__EXERCISE__
Below are entries with pictures in them. Output exactly the lines starting at the line with "Finding: calcifications, morphology" and ending at the line with "123, 179, 230]", both included, but not the pictures.

::: PROVIDED RECORDS :::

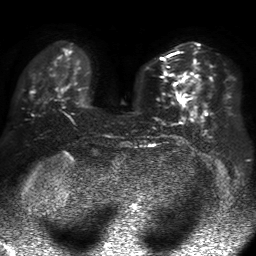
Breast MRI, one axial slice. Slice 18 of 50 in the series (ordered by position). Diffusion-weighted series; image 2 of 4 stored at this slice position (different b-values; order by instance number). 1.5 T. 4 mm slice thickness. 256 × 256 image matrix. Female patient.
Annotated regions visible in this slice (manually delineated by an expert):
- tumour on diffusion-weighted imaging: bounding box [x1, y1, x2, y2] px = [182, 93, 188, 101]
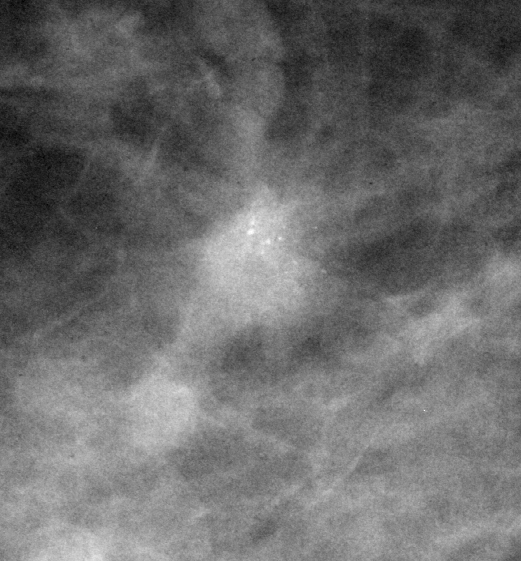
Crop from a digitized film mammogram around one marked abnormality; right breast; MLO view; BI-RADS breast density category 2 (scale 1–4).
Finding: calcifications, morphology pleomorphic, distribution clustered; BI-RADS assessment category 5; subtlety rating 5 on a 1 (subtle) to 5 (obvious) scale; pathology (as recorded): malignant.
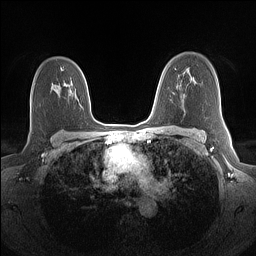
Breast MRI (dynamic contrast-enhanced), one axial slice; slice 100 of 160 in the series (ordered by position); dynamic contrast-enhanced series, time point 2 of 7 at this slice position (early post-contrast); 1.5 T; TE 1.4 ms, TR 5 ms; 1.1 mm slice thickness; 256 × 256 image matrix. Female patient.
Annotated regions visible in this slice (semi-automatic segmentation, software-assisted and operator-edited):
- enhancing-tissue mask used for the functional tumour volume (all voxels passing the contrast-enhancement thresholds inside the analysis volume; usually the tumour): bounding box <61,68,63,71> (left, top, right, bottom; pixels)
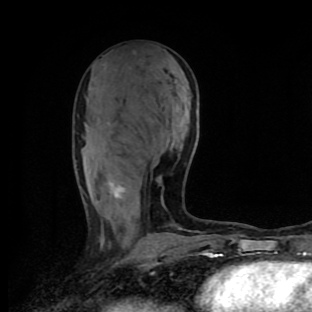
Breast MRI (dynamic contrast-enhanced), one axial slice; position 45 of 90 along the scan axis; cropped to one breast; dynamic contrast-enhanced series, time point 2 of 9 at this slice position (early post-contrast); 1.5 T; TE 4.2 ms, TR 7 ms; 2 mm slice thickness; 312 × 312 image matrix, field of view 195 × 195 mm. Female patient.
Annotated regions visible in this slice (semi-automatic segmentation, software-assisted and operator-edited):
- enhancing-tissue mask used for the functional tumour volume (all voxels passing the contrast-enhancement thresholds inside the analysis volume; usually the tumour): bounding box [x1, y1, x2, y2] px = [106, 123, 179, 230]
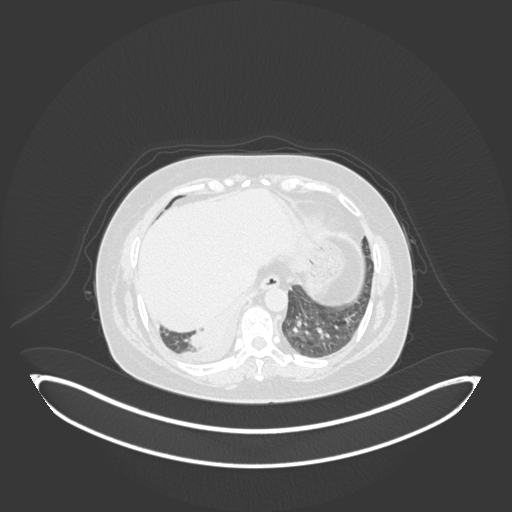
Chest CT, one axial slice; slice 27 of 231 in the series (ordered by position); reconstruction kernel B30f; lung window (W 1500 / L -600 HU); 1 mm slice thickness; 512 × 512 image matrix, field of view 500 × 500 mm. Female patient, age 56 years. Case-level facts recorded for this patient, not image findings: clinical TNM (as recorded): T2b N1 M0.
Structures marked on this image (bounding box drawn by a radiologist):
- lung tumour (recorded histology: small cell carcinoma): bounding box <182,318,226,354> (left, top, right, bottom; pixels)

:::
::: PROVIDED RECORDS :::

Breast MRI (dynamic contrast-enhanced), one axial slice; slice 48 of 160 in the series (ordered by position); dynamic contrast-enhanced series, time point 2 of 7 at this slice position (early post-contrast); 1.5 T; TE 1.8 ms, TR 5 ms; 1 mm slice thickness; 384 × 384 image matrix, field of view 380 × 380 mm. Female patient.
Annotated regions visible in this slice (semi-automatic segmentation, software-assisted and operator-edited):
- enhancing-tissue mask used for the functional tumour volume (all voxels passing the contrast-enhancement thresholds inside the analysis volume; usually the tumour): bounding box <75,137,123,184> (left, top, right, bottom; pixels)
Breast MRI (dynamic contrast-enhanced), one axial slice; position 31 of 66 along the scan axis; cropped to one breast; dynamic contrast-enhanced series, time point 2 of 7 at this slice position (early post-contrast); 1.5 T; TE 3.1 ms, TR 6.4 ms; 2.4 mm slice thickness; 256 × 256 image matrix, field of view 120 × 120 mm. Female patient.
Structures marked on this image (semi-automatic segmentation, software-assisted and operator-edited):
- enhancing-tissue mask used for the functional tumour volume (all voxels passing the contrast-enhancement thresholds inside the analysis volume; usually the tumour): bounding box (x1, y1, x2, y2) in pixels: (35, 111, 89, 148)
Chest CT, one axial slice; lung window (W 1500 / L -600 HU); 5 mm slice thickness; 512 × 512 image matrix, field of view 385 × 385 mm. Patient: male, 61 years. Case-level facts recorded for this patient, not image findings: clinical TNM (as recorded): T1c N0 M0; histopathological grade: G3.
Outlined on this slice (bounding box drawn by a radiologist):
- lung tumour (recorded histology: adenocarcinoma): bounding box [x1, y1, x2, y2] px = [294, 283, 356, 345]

:::
::: PROVIDED RECORDS :::

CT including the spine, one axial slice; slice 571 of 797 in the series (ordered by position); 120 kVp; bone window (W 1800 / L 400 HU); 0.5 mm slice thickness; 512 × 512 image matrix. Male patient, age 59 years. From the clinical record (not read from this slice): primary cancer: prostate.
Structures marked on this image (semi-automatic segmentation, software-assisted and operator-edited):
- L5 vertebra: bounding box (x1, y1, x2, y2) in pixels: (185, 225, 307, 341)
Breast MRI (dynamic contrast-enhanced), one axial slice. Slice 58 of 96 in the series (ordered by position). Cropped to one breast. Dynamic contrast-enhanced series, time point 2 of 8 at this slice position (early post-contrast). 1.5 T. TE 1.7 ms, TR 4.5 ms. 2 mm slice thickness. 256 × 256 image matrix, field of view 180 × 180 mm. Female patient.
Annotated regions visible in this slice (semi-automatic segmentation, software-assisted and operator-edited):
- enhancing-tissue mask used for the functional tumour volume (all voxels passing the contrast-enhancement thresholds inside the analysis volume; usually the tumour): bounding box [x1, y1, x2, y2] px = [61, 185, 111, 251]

:::

__EXPECTED ANSWER__
Finding: calcifications, morphology pleomorphic, distribution clustered; BI-RADS assessment category 5; subtlety rating 5 on a 1 (subtle) to 5 (obvious) scale; pathology (as recorded): malignant.
Breast MRI (dynamic contrast-enhanced), one axial slice; slice 100 of 160 in the series (ordered by position); dynamic contrast-enhanced series, time point 2 of 7 at this slice position (early post-contrast); 1.5 T; TE 1.4 ms, TR 5 ms; 1.1 mm slice thickness; 256 × 256 image matrix. Female patient.
Annotated regions visible in this slice (semi-automatic segmentation, software-assisted and operator-edited):
- enhancing-tissue mask used for the functional tumour volume (all voxels passing the contrast-enhancement thresholds inside the analysis volume; usually the tumour): bounding box <61,68,63,71> (left, top, right, bottom; pixels)
Breast MRI (dynamic contrast-enhanced), one axial slice; position 45 of 90 along the scan axis; cropped to one breast; dynamic contrast-enhanced series, time point 2 of 9 at this slice position (early post-contrast); 1.5 T; TE 4.2 ms, TR 7 ms; 2 mm slice thickness; 312 × 312 image matrix, field of view 195 × 195 mm. Female patient.
Annotated regions visible in this slice (semi-automatic segmentation, software-assisted and operator-edited):
- enhancing-tissue mask used for the functional tumour volume (all voxels passing the contrast-enhancement thresholds inside the analysis volume; usually the tumour): bounding box [x1, y1, x2, y2] px = [106, 123, 179, 230]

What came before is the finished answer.